Zal stood at once, and strode away from them—away from the sounds of battle, towards the larger Hokuten war camp near the entrance to the Pass. As he marched, he swung Justice in great sweeping arcs, buying them a little more breathing room by lasting away the poison all around them.

"What's...happening?" Larg managed.

"I don't...know." Dycedarg was glaring down the Pass, as magic pulsed from his sword and surrounded the two of them. "My spies should have told me...this shouldn't have..." He shook his head. "This trap was...for us."

Larg nodded grimly. "Not like you...to..."

"I know." There was bitter guilt in Dycedarg's voice, to match that of his self-recriminations after Louveria had been taken by the Nanten. One year later, and Larg had really hoped things would be different. One year later...

But the Nanten were occupied by some unknown danger, and Larg's breathing was getting easier with every passing moment. He was not going to die today. Whatever trap they'd stumbled into, they were going to walk out of it. They would have their chance at Goltanna again. They would have their chance to save Louveria. They would have their chance to claim Ivalice for centuries to come.

Larg was alive. And so was Dycedarg. That was all that mattered.

"I'm glad...you're safe," Larg said.

"Was...lucky," Dyce managed. "I know this...poison.
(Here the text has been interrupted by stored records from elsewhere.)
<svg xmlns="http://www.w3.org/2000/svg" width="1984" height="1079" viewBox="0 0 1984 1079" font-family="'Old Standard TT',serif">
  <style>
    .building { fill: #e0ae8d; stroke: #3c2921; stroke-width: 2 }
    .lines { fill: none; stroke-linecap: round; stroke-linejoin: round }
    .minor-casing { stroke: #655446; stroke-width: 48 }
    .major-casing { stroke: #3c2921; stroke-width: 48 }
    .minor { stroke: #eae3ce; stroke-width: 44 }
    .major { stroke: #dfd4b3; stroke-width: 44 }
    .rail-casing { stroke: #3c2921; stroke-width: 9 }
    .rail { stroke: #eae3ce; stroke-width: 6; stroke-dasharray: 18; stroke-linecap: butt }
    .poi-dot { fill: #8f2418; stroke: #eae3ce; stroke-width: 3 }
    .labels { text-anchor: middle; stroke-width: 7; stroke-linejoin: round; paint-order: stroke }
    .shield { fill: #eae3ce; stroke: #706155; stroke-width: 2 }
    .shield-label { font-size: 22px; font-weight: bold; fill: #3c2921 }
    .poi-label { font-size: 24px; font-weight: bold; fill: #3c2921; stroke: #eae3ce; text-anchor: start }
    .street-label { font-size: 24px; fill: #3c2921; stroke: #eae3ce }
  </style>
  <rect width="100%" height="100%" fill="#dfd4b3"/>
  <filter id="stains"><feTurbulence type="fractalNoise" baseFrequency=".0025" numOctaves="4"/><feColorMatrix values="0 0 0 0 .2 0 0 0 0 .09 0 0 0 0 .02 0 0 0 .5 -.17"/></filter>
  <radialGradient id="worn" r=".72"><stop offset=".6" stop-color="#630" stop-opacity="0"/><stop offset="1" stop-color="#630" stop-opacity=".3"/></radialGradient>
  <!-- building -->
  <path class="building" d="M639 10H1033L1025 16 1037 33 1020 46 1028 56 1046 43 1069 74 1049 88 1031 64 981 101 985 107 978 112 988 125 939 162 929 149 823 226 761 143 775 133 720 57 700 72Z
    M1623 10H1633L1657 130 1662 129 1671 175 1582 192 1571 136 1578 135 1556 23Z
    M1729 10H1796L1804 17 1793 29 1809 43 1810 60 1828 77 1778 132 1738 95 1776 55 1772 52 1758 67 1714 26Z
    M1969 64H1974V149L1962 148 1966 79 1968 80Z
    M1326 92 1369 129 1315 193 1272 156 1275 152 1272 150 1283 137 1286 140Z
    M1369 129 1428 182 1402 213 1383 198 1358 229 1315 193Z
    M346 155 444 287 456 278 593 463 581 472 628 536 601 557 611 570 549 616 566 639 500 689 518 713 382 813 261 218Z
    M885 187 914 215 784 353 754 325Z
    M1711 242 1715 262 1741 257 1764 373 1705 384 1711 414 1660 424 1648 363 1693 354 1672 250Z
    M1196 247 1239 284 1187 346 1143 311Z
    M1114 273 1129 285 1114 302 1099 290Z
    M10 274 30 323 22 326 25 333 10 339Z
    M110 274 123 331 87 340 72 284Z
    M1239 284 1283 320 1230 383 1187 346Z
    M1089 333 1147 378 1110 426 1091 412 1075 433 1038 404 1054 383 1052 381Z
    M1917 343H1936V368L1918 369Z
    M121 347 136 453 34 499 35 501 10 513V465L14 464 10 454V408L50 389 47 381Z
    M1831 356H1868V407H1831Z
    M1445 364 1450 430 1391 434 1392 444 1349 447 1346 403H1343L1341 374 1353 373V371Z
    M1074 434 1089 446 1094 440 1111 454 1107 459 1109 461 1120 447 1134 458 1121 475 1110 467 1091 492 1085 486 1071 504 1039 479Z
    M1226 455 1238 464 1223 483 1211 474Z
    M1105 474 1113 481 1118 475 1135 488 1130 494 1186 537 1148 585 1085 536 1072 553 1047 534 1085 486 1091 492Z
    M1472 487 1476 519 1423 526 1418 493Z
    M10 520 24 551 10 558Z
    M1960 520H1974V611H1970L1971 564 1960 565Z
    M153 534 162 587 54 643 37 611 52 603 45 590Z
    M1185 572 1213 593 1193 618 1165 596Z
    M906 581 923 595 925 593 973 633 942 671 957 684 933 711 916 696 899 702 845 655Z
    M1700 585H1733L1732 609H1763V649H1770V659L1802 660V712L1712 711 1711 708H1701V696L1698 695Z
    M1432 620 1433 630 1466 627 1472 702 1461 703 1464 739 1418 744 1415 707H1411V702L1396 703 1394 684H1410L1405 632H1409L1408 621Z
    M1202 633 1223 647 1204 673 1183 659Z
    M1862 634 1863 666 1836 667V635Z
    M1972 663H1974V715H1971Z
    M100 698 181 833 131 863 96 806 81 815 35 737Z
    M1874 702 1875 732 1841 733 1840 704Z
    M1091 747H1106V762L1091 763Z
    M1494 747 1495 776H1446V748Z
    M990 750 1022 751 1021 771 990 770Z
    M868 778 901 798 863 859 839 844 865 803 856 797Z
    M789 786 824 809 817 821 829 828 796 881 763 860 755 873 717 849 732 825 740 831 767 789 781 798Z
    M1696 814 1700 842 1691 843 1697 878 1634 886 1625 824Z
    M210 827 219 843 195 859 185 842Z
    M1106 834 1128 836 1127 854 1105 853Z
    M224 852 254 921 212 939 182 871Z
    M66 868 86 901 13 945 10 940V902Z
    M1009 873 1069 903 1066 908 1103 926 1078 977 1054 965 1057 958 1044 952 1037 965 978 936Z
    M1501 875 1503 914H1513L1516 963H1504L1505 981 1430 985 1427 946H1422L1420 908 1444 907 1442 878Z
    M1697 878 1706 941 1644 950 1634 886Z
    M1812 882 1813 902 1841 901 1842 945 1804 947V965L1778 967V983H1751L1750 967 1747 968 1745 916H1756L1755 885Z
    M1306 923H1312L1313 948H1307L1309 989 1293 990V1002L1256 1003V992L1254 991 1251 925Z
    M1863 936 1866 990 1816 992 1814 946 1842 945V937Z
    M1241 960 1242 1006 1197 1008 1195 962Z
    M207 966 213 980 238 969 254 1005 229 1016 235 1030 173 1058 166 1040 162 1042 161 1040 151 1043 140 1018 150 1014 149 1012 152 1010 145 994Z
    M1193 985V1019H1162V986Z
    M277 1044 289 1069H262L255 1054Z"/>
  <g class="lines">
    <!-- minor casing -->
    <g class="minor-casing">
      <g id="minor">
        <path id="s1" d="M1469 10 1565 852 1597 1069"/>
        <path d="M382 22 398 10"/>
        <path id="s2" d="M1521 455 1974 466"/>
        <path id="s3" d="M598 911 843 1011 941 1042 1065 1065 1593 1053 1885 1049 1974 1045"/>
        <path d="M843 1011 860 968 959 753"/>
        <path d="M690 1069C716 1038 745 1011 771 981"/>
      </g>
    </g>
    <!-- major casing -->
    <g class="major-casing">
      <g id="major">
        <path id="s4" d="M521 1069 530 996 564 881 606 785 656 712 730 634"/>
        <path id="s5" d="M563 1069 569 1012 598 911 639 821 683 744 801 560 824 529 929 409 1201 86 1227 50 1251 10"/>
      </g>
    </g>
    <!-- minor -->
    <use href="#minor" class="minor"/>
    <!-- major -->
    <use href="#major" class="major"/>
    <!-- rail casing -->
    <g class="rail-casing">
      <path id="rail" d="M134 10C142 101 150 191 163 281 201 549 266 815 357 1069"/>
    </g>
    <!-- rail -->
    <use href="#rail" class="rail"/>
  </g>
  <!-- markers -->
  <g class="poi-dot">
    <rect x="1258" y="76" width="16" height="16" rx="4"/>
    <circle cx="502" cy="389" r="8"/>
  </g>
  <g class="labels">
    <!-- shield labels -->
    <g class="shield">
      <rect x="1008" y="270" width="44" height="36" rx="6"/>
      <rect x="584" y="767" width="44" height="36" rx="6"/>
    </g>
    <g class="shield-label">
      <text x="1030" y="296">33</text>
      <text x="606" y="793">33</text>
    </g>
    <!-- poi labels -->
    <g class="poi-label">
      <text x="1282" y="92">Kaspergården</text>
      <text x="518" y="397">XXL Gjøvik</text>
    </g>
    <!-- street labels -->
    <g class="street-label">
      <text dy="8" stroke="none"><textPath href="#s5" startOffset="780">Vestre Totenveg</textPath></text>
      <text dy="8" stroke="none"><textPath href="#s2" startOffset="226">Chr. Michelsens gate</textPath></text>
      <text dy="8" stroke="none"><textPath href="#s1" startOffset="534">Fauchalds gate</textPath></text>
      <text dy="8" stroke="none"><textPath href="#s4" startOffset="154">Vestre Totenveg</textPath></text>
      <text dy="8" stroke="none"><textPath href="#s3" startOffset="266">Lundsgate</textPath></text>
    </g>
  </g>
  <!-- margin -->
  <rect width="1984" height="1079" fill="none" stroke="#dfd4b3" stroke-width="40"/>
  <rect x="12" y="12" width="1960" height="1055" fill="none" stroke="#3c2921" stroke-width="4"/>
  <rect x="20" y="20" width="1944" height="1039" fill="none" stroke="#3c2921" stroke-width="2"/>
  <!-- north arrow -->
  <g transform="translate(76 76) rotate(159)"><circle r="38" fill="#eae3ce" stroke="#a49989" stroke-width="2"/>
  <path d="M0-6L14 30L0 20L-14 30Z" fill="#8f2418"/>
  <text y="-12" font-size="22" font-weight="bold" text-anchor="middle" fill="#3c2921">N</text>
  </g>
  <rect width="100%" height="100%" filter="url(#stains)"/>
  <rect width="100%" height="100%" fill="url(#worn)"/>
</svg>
Had...the antidote."

Larg stared at him in disbelief. "What?"

Dyce nodded again. "Mosfungus." He chuckled grimly. "How's that...for irony...Your Highness?"

Larg almost laughed, and started to cough instead. "Almost...killed...three...Beoulves."

Dycedarg nodded. He fumbled at his waist, then pulled out a small, cloudy vial. "I...have some left...Your Highness. I was...saving it...for you."

Larg's eyes had felt raw and hot since the poison had started to choke them: now, real tears of gratitude burned them anew. "Oh, Dyce..."

Saving him again. Saving him now, just as he'd saved him on his tenth birthday. Dycedarg Beoulve, the sharpest mind in all of Ivalice. Cruel and callous to some, yes...but a worthy ally, all of Larg's life.

"Hold still, Your Highness."

Dyce leaned towards him, and-

Lost his balance? Larg didn't understand. Somehow Dycedarg's whole weight had fallen against him, and Larg gasped and struggled to help his friend upright, maybe he was wrong about the poison, maybe it was worse than he'd thought, and Dyce was flailing, struggling, fighting against Larg's hands, shoving them aside and closing upon his mouth, closing upon his mouth and throat-

Dycedarg hadn't fallen. Dycedarg was smothering him.

"Your Highness?" There was a note of disbelief in Dycedarg's voice. "Your Highness, no!"

Larg flailed in his grasp, but couldn't get away. The grip on his throat and mouth was so tight, so strong. Pressure throbbed against his temples: black bands slowly eclipsed the edges of his vision, narrowing down to blurry nothingness.

"Someone, help!" Dycedarg cried, casting his head wildly from side to side, not even looking at Larg. "The Regent needs help!"

Dycedarg Beoulve, sharpest mind in Ivalice. Dycedarg Beoulve, surrounded by dead men, strangling the life out of his liege lord, and shouting for help as he did it. There was no one living to see what he had done.

How long had he been waiting for his chance? But Larg should have known the kind of man he had been working for him. If a man would kill his own father, who wouldn't he kill?

Darkness blurred, and leaked away. Bestrald Larg, Regent of Ivalice, leaked away with it.